■ Extracted text
From: Bjarne Stroustrup <bjarne_at_[hidden]>
Date: Mon, 1 May 2023 16:09:23 -0400
On 5/1/2023 1:40 PM, Andrew Lumsdaine via SG20 wrote:
> I am also jumping into this late, but here are some of my observations
> after having taught a high-performance computing course at the
> University of Washington for six years now. I use C++ as the
> programming language for the course.
>
> TL;DR — Bounds-checked vectors are a Good Thing for novice students.
> The most important thing to keep in mind is that these are students
> and /students have to be met where they are, not where we are./ There
> are innumerable things that we take for granted that novices have no
> experience with and no mental model for.

+1

much good experiential stuff below.

■ Work to complete
Sum up the email in two sentences. The data that comes next is from a different source.

■ Input data
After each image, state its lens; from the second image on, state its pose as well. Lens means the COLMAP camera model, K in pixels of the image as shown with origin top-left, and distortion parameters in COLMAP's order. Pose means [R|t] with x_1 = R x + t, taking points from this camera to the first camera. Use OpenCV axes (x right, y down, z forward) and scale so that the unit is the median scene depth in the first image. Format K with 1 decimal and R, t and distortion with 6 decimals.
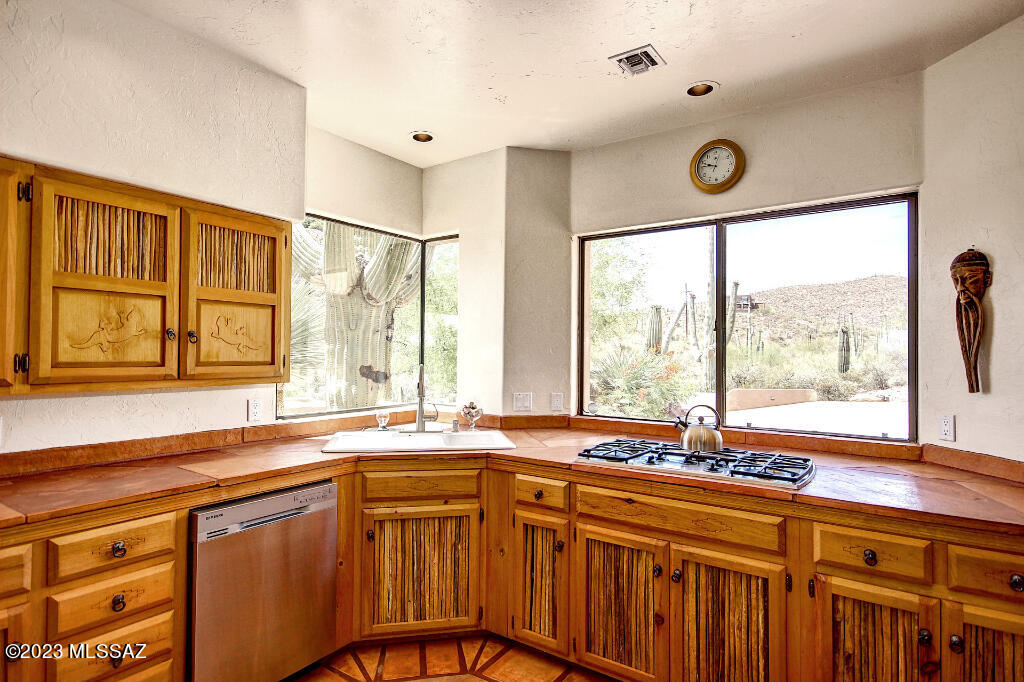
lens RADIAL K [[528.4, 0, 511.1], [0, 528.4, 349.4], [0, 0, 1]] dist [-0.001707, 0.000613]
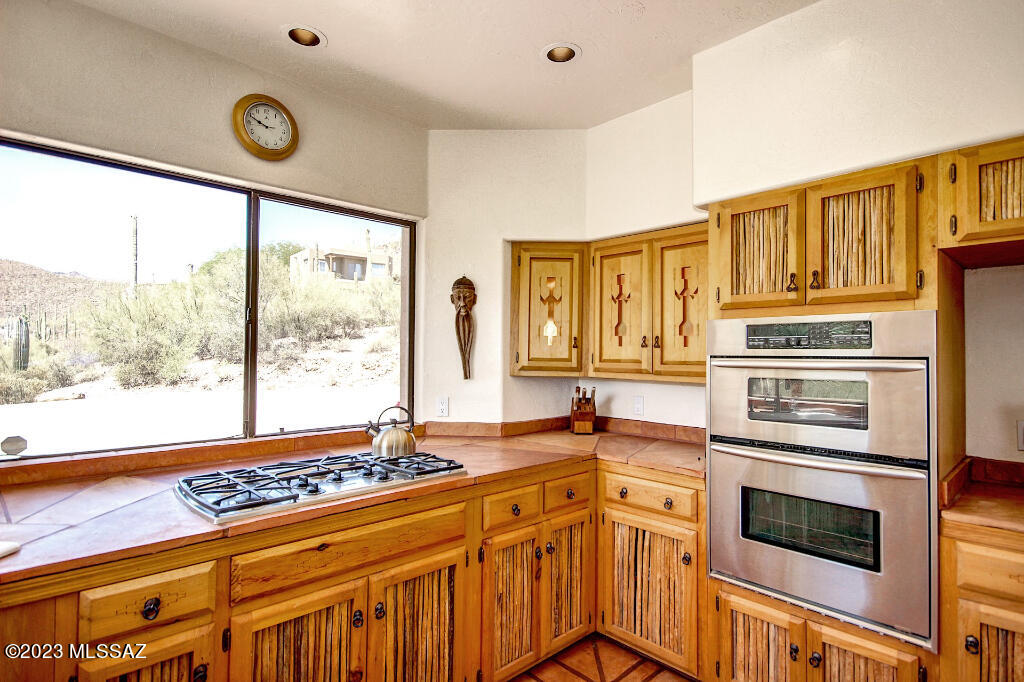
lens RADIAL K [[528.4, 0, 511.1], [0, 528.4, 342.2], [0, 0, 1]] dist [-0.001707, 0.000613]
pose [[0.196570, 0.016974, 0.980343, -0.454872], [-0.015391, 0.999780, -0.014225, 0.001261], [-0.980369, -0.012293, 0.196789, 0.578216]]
---
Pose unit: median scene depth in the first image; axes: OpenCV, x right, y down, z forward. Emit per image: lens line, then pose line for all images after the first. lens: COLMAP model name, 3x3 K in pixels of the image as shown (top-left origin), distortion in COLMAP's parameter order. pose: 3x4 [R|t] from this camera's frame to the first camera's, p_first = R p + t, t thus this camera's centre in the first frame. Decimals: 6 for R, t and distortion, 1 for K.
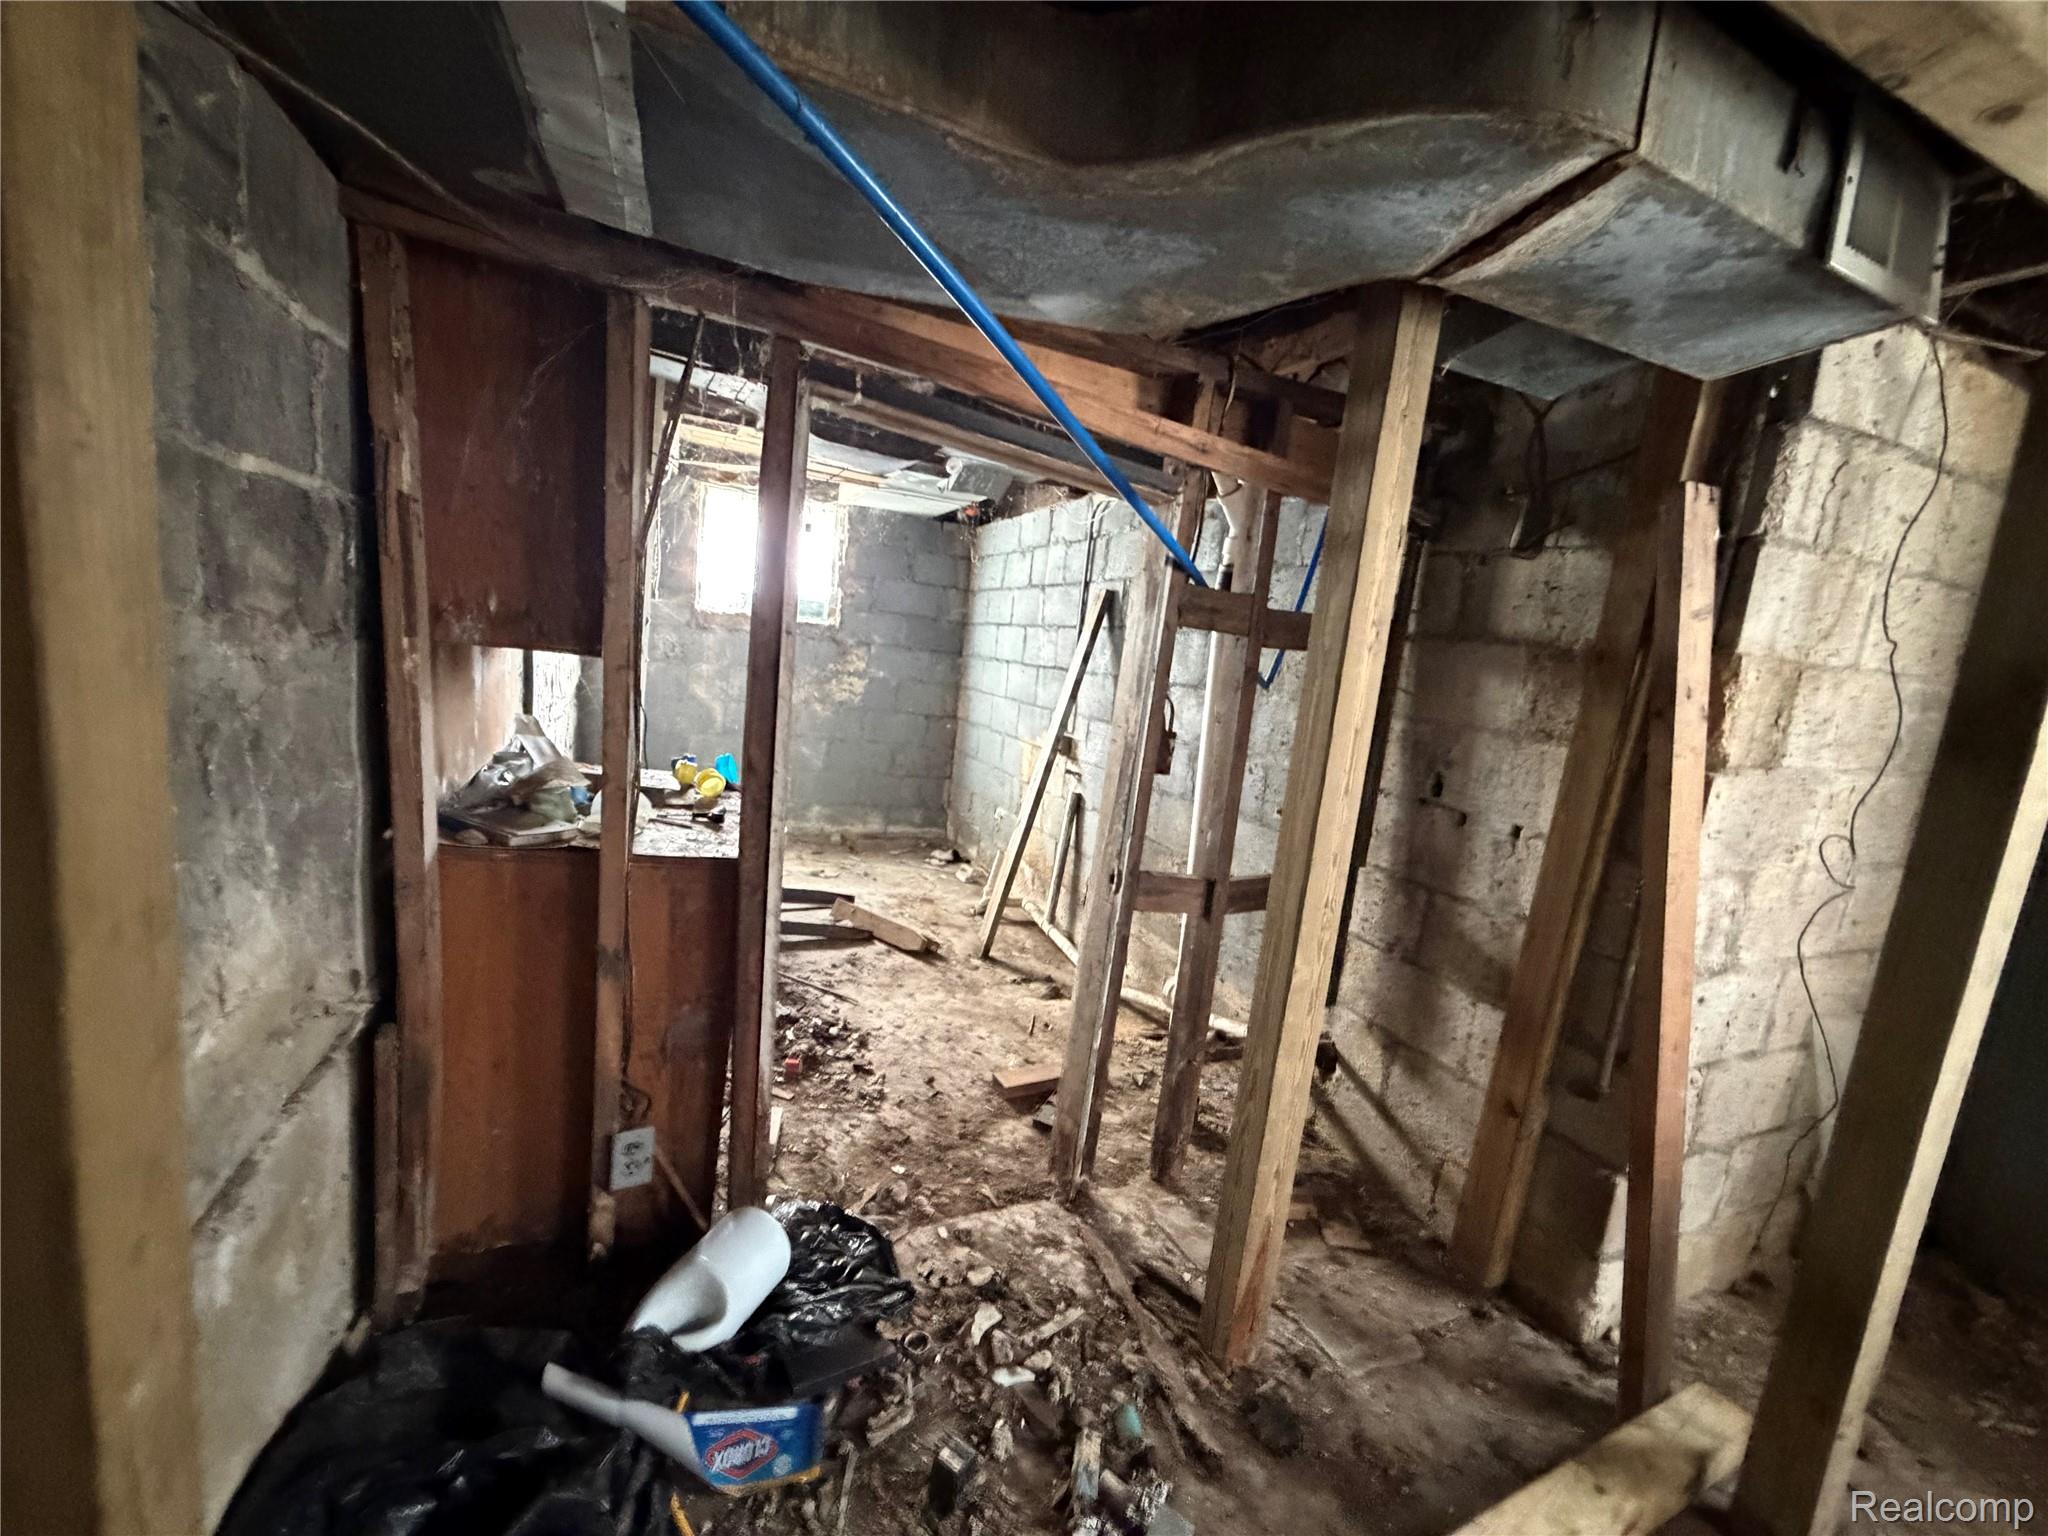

■ Result of the task
Andrew Lumsdaine, who has taught a high-performance computing course in C++ at the University of Washington for six years, says bounds-checked vectors are good for novice students because students must be met where they are, and novices lack experience and a mental model for many things experts take for granted. Bjarne Stroustrup replies with "+1" and says much good experiential material follows.